To make sure that MPs in the House of Commons were not in a position to change anything during debate, the Government took to delegating Junior Ministers to answer MPs questions, changing the sequence of questions, and limiting the time allowed for debate. It was also observed that the House was almost empty of government MPs during the debate but that they all arrived to take part in a vote later (despite having very little idea of what the debate had covered).

While the Government was planning to renege on protection for the Commonwealth, it was also allocating resources to encourage emigration to Commonwealth countries as recommended in the First Annual Report of the Overseas Migration Board.

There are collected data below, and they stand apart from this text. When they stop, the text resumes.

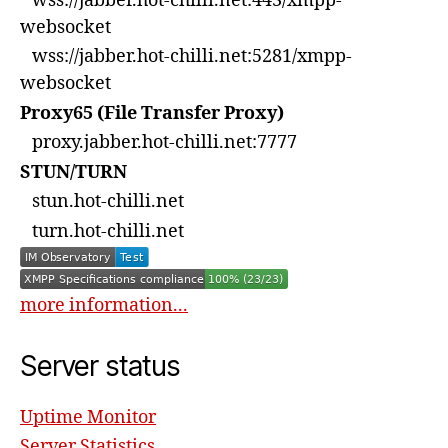
wss://jabber.hot-chilli.net:443/xmpp-
websocket
wss://jabber.hot-chilli.net:5281/xmpp-
websocket
Proxy65 (File Transfer Proxy)
proxy.jabber.hot-chilli.net:7777
STUN/TURN
stun.hot-chilli.net
turn.hot-chilli.net
more information...
Server status
Uptime Monitor
Server Statistics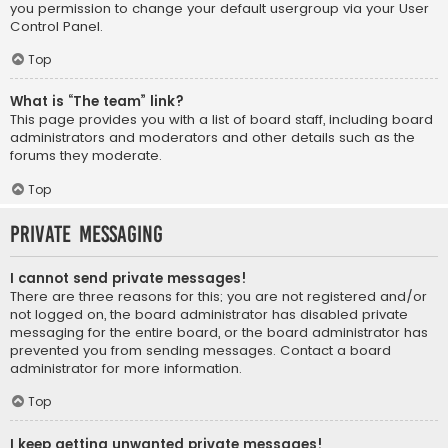
you permission to change your default usergroup via your User
Control Panel.
Top
What is “The team” link?
This page provides you with a list of board staff, including board
administrators and moderators and other details such as the
forums they moderate.
Top
Private Messaging
I cannot send private messages!
There are three reasons for this; you are not registered and/or
not logged on, the board administrator has disabled private
messaging for the entire board, or the board administrator has
prevented you from sending messages. Contact a board
administrator for more information.
Top
I keep getting unwanted private messages!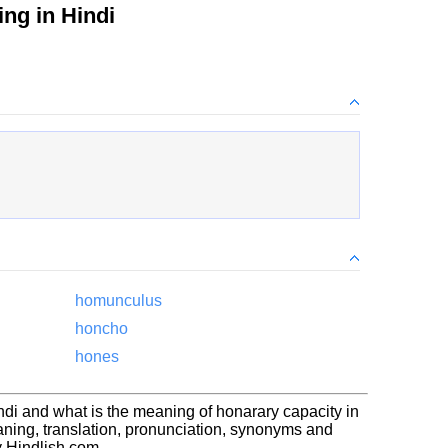
ng in Hindi
homunculus
honcho
hones
ndi and what is the meaning of honarary capacity in
ning, translation, pronunciation, synonyms and
 Hindlish.com.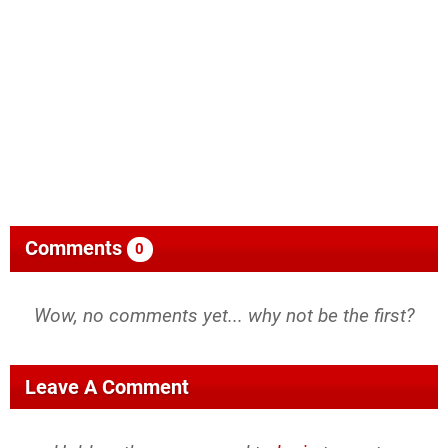
Comments
0
Wow, no comments yet... why not be the first?
Leave A Comment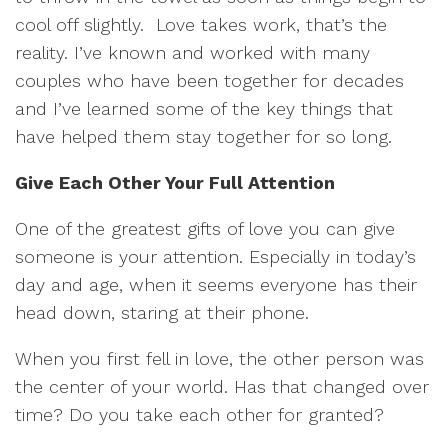
cool off slightly. Love takes work, that’s the
reality. I’ve known and worked with many
couples who have been together for decades
and I’ve learned some of the key things that
have helped them stay together for so long.
Give Each Other Your Full Attention
One of the greatest gifts of love you can give
someone is your attention. Especially in today’s
day and age, when it seems everyone has their
head down, staring at their phone.
When you first fell in love, the other person was
the center of your world. Has that changed over
time? Do you take each other for granted?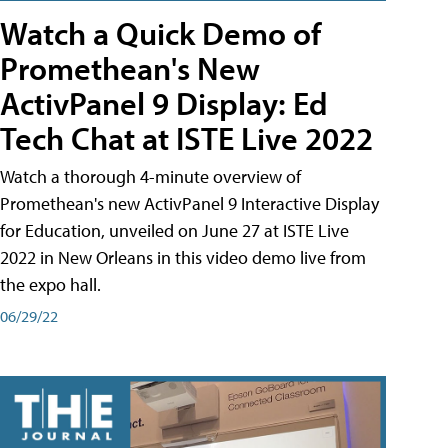
Watch a Quick Demo of
Promethean's New
ActivPanel 9 Display: Ed
Tech Chat at ISTE Live 2022
Watch a thorough 4-minute overview of
Promethean's new ActivPanel 9 Interactive Display
for Education, unveiled on June 27 at ISTE Live
2022 in New Orleans in this video demo live from
the expo hall.
06/29/22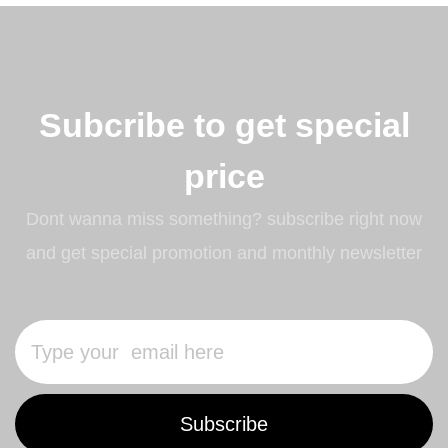
Subcribe to get special
price
Dont wanna miss something? subscribe right now
and get special promotion and monthly newsletter
Subscribe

MPs noted that “The British Commonwealth and Empire was built up and made great, and its cohesion was formed, by the habit of migration of the generations which had gone before; and that the Australian and Canadian Governments were anxious to have more British people, and were carrying out a vigorous recruiting campaign in Britain.” The British Government had spent about £185,000 annually, including £150,000 on the Australia assisted passages scheme and £35,000 on the child migration scheme. (It was revealed many years later that many of these children were sent to Australia without parents’ consent.)

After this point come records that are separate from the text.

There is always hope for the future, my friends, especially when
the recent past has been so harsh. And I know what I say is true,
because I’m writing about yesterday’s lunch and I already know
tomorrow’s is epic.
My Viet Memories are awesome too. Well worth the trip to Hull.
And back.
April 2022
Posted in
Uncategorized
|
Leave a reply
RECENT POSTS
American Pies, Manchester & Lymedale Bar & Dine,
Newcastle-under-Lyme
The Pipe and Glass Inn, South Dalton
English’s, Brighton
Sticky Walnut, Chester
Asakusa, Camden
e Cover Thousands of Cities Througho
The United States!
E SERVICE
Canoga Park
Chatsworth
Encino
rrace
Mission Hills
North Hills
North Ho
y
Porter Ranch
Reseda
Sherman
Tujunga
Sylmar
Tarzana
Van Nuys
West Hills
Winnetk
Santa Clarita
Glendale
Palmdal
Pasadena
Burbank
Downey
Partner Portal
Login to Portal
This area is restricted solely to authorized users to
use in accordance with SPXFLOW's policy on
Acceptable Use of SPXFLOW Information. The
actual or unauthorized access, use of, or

It was also noted that since WW2, Britain had absorbed approximately 200,000 to 300,000 emigrants from the Continent, with a further inflow of British subjects from the West Indies who, too, were doing essential work within UK’s economic system. However, an MP observed that the real cause of the emigration was attractive government adverts offering £75 trips to England, and suggesting that when they came there would be television sets and free accommodation. When they arrived, there was no one to tell them that that was not the case or that the state pensions they worked for all their lives would be frozen if they retired to their home countries. During the Coronation, a [reciprocal] agreement was signed between UK and Australia covering emigrants by Australian old-age insurance benefits, so ensuring that emigrants to Australia lost nothing by emigrating.” (This is not actually the case because UK retirees get only a proportion of the Australian benefits today.) In other words, the Government was well aware that it was taking away future pension benefits from other emigrants. (In recent years the Government has acknowledge to the House that a reciprocal agreement is not a legal necessity for paying pension parity; it is merely a current excuse for paying it for certain countries.)

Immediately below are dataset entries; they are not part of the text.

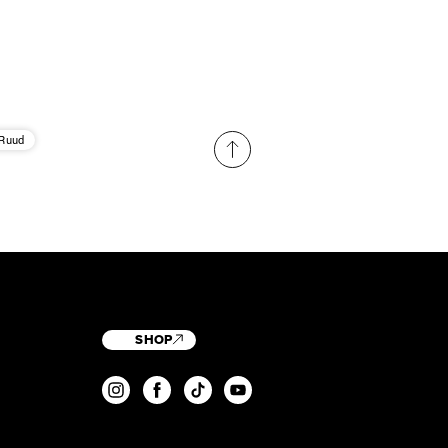
 Ruud
SHOP
T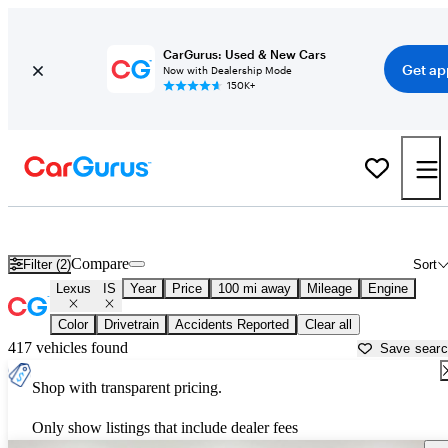
CarGurus: Used & New Cars
Get ap
Now with Dealership Mode
150K+
Used Lexus IS for Sale near
Auburn, CA
Compare
Filter (2)
Sort
Lexus
IS
Year
Price
100 mi away
Mileage
Engine
Color
Drivetrain
Accidents Reported
Clear all
417 vehicles found
Save sear
Shop with transparent pricing.
Only show listings that include dealer fees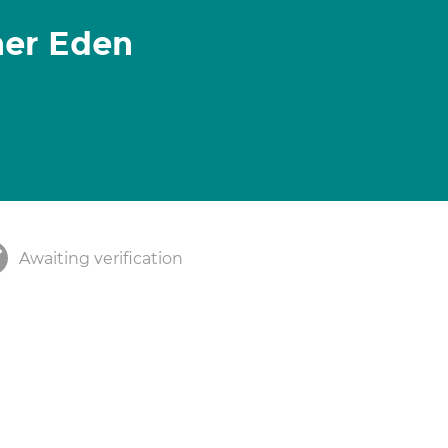
her Eden
Awaiting verification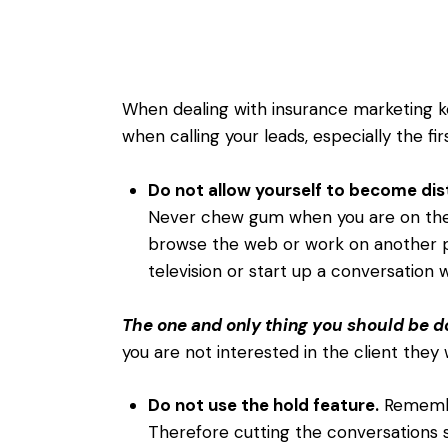
When dealing with insurance marketing k
when calling your leads, especially the fi
Do not allow yourself to become dis
Never chew gum when you are on the
browse the web or work on another 
television or start up a conversation
The one and only thing you should be do
you are not interested in the client they w
Do not use the hold feature.
Remember
Therefore cutting the conversations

In the Budget of that year, the Chancellor advised the House that economic growth through the 1950s meant that the country had “reached the stage of being on the verge of prosperity” and that the Government intended to distribute benefits of £100 million. In the event, around £45 million went to ‘just over 200,000 companies, of which £21 million went to only 300 companies, each of them already making £1 million a year profit or more’. While trading profits for those companies from 1952 to 1954 had increased by £381 million, tax on those companies had declined by £136 million. In this Budget those same companies also received tax concessions of another £20 million. Personal tax changes meant that a £10 a week family worker actually paid more tax, and a £10,000 a year professional received £5 a week more. There was no increase for pensioners as stated by Churchill.

With Churchill retired (5 April 1955), the Conservative government were free to commit their infamy and to introduce the rule that people who retired overseas would have their pensions frozen at the point of leaving the UK, even when they had contributed to the new National Insurance scheme all their working lives. It was not a question of affordability – the UK economy was at its highest point since WW2. It was not a matter of convenience of British Post Offices for arrangements had already been made to pay pensions through Consular offices. It was not the thought that future costs would be huge since inflation was not expected to increase much if at all. It was not because of an expected high emigration volume since few ordinary people ventured overseas in those days except under government schemes.

Why should the government of a wealthy country choose to exploit and discriminate against a small group of its own pensioners for no apparent reason or benefit?